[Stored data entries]
* * * * * * *

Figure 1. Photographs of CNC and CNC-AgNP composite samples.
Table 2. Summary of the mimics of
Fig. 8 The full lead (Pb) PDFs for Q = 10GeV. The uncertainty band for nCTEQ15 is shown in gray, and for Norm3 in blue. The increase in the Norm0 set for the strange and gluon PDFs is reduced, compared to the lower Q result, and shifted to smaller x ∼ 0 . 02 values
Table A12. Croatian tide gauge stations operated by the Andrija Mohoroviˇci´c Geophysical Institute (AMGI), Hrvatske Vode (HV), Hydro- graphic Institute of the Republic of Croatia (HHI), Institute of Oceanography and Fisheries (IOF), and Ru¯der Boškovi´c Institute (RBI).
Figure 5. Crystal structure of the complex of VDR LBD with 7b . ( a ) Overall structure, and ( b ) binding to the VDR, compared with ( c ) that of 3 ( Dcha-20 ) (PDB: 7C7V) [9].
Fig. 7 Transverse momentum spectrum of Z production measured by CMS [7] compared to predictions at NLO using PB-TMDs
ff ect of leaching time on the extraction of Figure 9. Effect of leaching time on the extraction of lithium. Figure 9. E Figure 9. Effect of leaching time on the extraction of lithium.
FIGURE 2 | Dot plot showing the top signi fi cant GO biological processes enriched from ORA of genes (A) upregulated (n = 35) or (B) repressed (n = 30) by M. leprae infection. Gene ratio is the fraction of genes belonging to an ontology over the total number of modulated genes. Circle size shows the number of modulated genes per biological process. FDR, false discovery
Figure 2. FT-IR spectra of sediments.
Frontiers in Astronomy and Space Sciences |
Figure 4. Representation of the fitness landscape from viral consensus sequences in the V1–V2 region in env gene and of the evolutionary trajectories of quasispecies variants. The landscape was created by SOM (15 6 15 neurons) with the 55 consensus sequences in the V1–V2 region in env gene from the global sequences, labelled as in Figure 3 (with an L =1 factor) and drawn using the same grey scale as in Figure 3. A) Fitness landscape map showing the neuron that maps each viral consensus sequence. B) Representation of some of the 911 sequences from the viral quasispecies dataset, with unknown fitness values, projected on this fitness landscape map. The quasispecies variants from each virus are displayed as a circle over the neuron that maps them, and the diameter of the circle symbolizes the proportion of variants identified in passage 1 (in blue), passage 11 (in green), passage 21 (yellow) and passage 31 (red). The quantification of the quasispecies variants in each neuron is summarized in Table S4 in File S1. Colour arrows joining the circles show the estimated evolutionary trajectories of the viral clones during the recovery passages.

* * * * * * *

Directions for this task
Copy out every record above once more, precisely as written.

Task solution
Figure 1. Photographs of CNC and CNC-AgNP composite samples.
Table 2. Summary of the mimics of
Fig. 8 The full lead (Pb) PDFs for Q = 10GeV. The uncertainty band for nCTEQ15 is shown in gray, and for Norm3 in blue. The increase in the Norm0 set for the strange and gluon PDFs is reduced, compared to the lower Q result, and shifted to smaller x ∼ 0 . 02 values
Table A12. Croatian tide gauge stations operated by the Andrija Mohoroviˇci´c Geophysical Institute (AMGI), Hrvatske Vode (HV), Hydro- graphic Institute of the Republic of Croatia (HHI), Institute of Oceanography and Fisheries (IOF), and Ru¯der Boškovi´c Institute (RBI).
Figure 5. Crystal structure of the complex of VDR LBD with 7b . ( a ) Overall structure, and ( b ) binding to the VDR, compared with ( c ) that of 3 ( Dcha-20 ) (PDB: 7C7V) [9].
Fig. 7 Transverse momentum spectrum of Z production measured by CMS [7] compared to predictions at NLO using PB-TMDs
ff ect of leaching time on the extraction of Figure 9. Effect of leaching time on the extraction of lithium. Figure 9. E Figure 9. Effect of leaching time on the extraction of lithium.
FIGURE 2 | Dot plot showing the top signi fi cant GO biological processes enriched from ORA of genes (A) upregulated (n = 35) or (B) repressed (n = 30) by M. leprae infection. Gene ratio is the fraction of genes belonging to an ontology over the total number of modulated genes. Circle size shows the number of modulated genes per biological process. FDR, false discovery
Figure 2. FT-IR spectra of sediments.
Frontiers in Astronomy and Space Sciences |
Figure 4. Representation of the fitness landscape from viral consensus sequences in the V1–V2 region in env gene and of the evolutionary trajectories of quasispecies variants. The landscape was created by SOM (15 6 15 neurons) with the 55 consensus sequences in the V1–V2 region in env gene from the global sequences, labelled as in Figure 3 (with an L =1 factor) and drawn using the same grey scale as in Figure 3. A) Fitness landscape map showing the neuron that maps each viral consensus sequence. B) Representation of some of the 911 sequences from the viral quasispecies dataset, with unknown fitness values, projected on this fitness landscape map. The quasispecies variants from each virus are displayed as a circle over the neuron that maps them, and the diameter of the circle symbolizes the proportion of variants identified in passage 1 (in blue), passage 11 (in green), passage 21 (yellow) and passage 31 (red). The quantification of the quasispecies variants in each neuron is summarized in Table S4 in File S1. Colour arrows joining the circles show the estimated evolutionary trajectories of the viral clones during the recovery passages.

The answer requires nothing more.